What looked like a Mexican military patrol aiding drug traffickers on the border shocked Texas police.

It was hardly a relief to the U.S. when Mexico announced Wednesday that the men were imposters: It meant that gangs feel free to drive around the border area with military-style vehicles and uniforms

Mexico has become accustomed to traffickers disguised as cops or soldiers.

It's not just the uniforms; gangs in Mexico often use grenades and rocket launchers. The suspects in Monday's incident had a military-style Humvee.

Caps, vests and T-shirts with official-looking logos for Mexico's federal police are sold at street stands. Some cops even rent out their uniforms or patrol cars to shakedown artists.

"It's very easy to go out and buy military uniforms in a store," said Rodolfo Casillas, a professor who specialized in crime at the Latin American School for Social Sciences. "It's very easy to get (uniforms) for any police agency you want to imitate."

Rick Glancey of the Texas Border Sheriffs' Coalition said the confrontation began 50 miles east of El Paso when state police tried to stop three sport utility vehicles on Interstate 10. The vehicles made a quick U-turn and headed south toward the border, a few miles away.

Crossing the border, one SUV got stuck in the river, and the men with the Humvee tried in vain to tow it out. Then a group of men in civilian clothes began unloading what appeared to be bundles of marijuana, and set the SUV on fire before fleeing.

It was a tense confrontation at a time of rising anger over border security. The U.S. is considering extending a wall along the 2,000-mile border — something Mexicans bitterly resent.

U.S. Ambassador to Mexico Tony Garza issued a strongly worded statement late Wednesday, saying the incident "highlights the need for increased enforcement efforts by the United States and serves to bolster the arguments of those who seek the creation of physical barriers along our border."

Recent reports that Mexican soldiers and police have been crossing into the United States about 20 times a year have irked U.S. border states — even though Homeland Security Secretary Michael Chertoff downplayed the problem, noting that in many places the border is not clearly marked.

Mexican presidential spokesman Ruben Aguilar told a news conference Wednesday that "it is known that these are drug traffickers using military uniforms and they were not even regulation military uniforms."

Mexico also confirmed its longstanding policy that its soldiers must stay away from the border unless they have special authorization.

A U.S. law enforcement official in Washington, speaking on condition of anonymity because the matter is politically sensitive in both countries, confirmed Aguilar's account, saying the FBI and other agencies had found no evidence that the men in uniform were Mexican soldiers. State Department spokesman Sean McCormack said both governments were investigating.

Francisco Aguilar of the Mexican army press office said he had no information on Monday's incident.

Mexico's Foreign Relations Department said in a statement that Monday's incident, in which shots were not fired, could have been staged to "damage the image of our armed forces and bilateral cooperation."

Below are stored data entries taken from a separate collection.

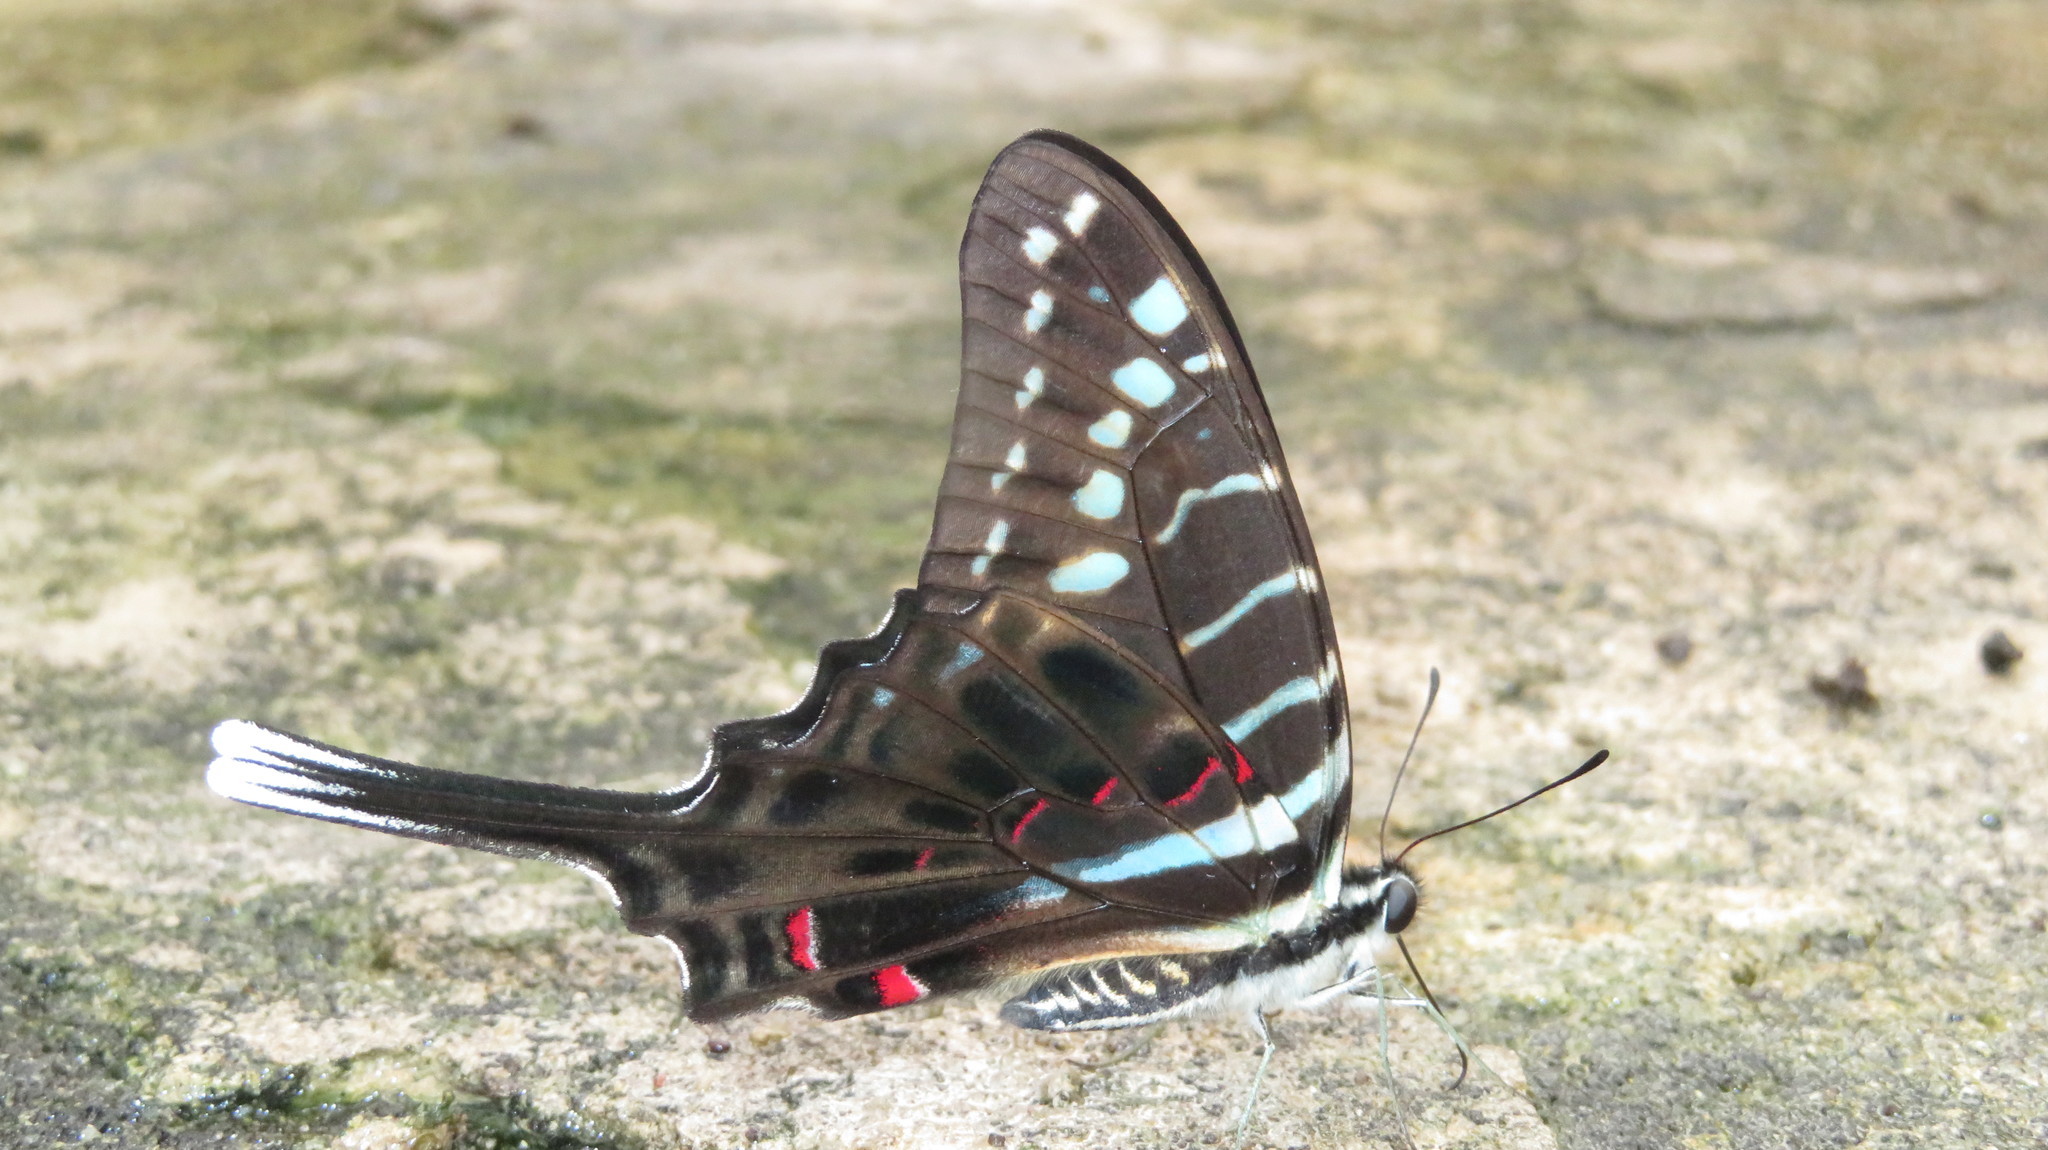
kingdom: Animalia
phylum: Arthropoda
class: Insecta
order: Lepidoptera
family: Papilionidae
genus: Graphium
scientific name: Graphium colonna
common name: Mamba swordtail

Either way, few people along the border are likely to be reassured by the official confirmations that drug traffickers drive around the U.S.-Mexico border in military-style vehicles and dressed in military garb.

"We are in a much more sensitive situation because it could well be that these are people disguised as police," Casillas said. "Or it could be officers who are abusing their authority."

Mexico has struggled to remove corrupt law enforcers and keep security equipment out of the wrong hands. But police and soldiers have been arrested and charged with carrying out drug operations and even kidnappings.

Aguilar, the presidential spokesman, said fighting organized crime is "a long-term, short-term and medium-term battle that this administration faces, and that will also face the following administrations."

One of the most high-profile cases involves the "Zetas," a gang of deserters from an elite Mexican army military unit that has fought a bloody turf war to control trafficking routes on the border.